• **WORK TASK**: Transcribe, word for word and without additions, each line below from the one containing "woven pendant chandelier, 2783" through the one containing "wooden coffee table, 2264", both ends included.

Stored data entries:
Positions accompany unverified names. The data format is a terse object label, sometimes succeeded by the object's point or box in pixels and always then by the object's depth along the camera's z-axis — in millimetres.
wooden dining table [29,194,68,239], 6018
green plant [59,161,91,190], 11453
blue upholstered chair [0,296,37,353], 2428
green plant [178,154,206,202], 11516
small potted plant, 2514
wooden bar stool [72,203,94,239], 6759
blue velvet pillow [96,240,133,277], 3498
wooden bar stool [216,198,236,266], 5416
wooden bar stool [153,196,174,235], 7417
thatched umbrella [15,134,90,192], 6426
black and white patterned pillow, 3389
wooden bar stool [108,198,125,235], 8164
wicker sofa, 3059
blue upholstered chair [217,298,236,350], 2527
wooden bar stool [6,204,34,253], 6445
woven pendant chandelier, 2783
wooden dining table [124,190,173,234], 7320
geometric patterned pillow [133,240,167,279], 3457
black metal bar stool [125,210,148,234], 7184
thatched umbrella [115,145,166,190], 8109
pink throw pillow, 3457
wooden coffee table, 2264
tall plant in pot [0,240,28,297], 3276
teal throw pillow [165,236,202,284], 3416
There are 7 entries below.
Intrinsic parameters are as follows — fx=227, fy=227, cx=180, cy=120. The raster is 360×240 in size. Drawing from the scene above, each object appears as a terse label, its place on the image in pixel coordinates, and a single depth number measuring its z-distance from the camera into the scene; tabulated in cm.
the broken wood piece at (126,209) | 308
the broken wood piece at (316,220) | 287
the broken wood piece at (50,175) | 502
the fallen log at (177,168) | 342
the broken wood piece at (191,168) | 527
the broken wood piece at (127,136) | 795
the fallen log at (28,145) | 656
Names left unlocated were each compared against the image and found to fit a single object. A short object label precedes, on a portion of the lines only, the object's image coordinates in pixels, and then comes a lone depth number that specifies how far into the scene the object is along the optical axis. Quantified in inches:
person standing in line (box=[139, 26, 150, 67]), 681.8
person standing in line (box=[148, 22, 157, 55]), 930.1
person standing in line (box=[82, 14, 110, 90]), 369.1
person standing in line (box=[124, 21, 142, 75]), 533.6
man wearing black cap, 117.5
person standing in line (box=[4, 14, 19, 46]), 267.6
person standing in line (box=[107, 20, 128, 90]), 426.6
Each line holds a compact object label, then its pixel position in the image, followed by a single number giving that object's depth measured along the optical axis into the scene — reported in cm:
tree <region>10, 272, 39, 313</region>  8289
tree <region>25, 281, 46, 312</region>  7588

• **TASK OUTPUT**:
woven pendant chandelier, 2783
wooden dining table [124,190,173,234], 7320
geometric patterned pillow [133,240,167,279], 3457
black metal bar stool [125,210,148,234], 7184
thatched umbrella [115,145,166,190], 8109
pink throw pillow, 3457
wooden coffee table, 2264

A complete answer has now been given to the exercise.